Talk:Visualizations
From Business Intelligence
Who is using such visualizations for University work now? If you aren't including even simple graphics into your reports, why aren't you? Is it that no one is asking for charts? Is it that it takes extra time? Is it that you don't know the right type of visualization to represent your data effectively? Is it that you need to have repeatability and it's your experience that adding graphs, etc is extra time that requires custom work?
Thanks in advance for the time and thought that will go into your responses.
Mark
[edit] Advice sought for data that's too complex for a Venn Diagram (24 circles)
I have 20,000 rows of two columns of data I'd like to visualize. It's a list of uniqnames and each data warehouse data set the uniqname has access to.
johndoe CRASSEL johndoe DACSEL janedoe DACSEL janedoe M_FADW1_DEF_SEL
I'm thinking Venn diagram, but it'll wind up too messy because there are about 24 data sets I want to show. I could do one of those word bubble things where the words Fin and Payroll are much bigger than the words "Student Records" and "DAC" because six times as many people have access to the former. But the intersections are important to me, as are the counts of people with access to a single data set.

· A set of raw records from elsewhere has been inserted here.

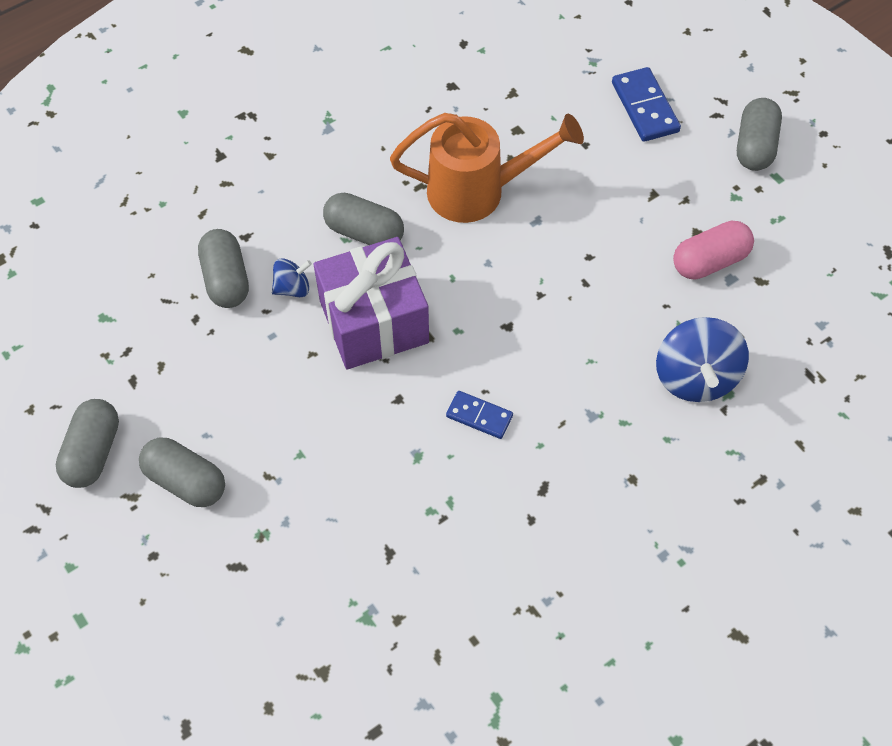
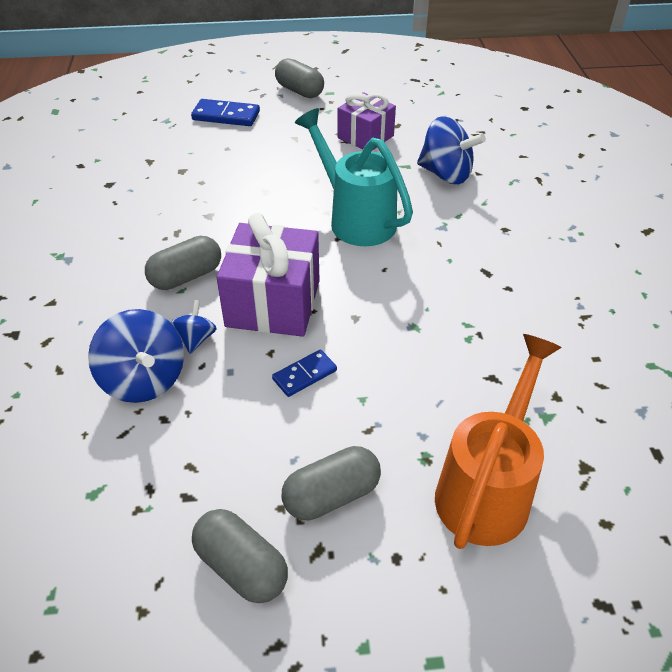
camera: 60 degrees left, 15 degrees down
grey capsule [198,229,249,308] -> blue spinning top [88,309,184,403]
orange watering can [390,113,584,223] -> orange watering can moved to [435,334,562,549]
blue domino [446,391,513,439] -> blue domino moved to [272,349,337,397]
pink capsule [673,221,754,280] -> purple gift [338,92,396,151]
none -> turquoise watering can [295,108,413,246]

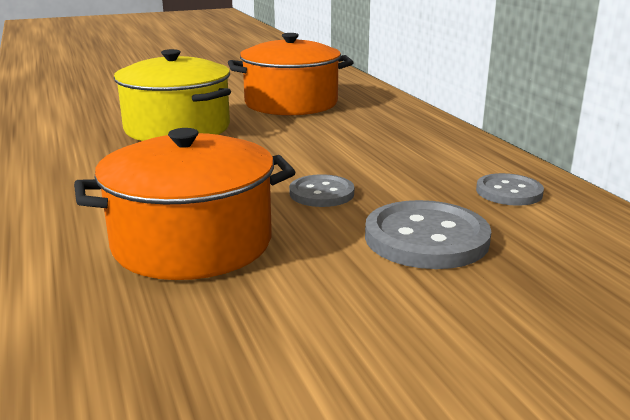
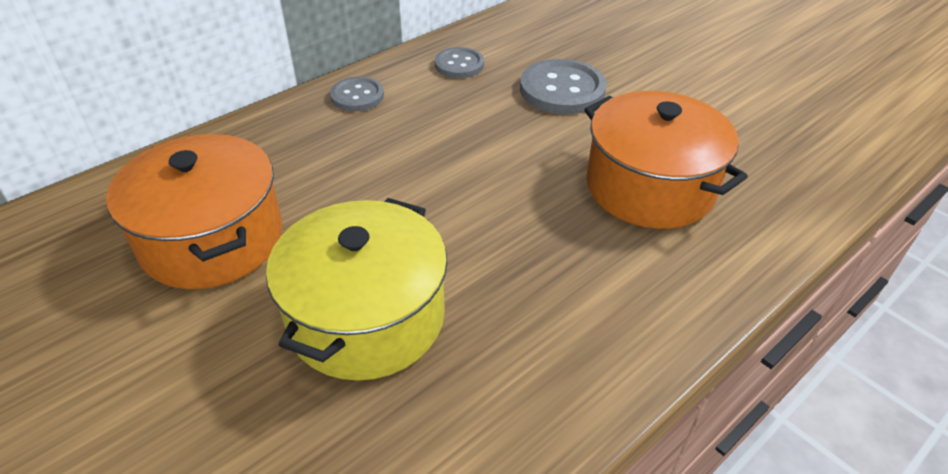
camera: 110 degrees left, 20 degrees up
grey button [289,174,354,207] -> grey button moved to [330,77,384,111]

Any advice appreciated. -Mark
Responses
I suggest a heat map in the form of a matrix, where the rows and columns are the data sets and the intersections have a circle whose size or color relate to the nuber of users who have access to both data sets with a total row at the botom.
I would also do a summary table with the first column listing the data sources, the next column showing the number of users with access, and the last column with the number of other data sets it shares users access with. Some in-cell micrographs might aid with scaning such a table.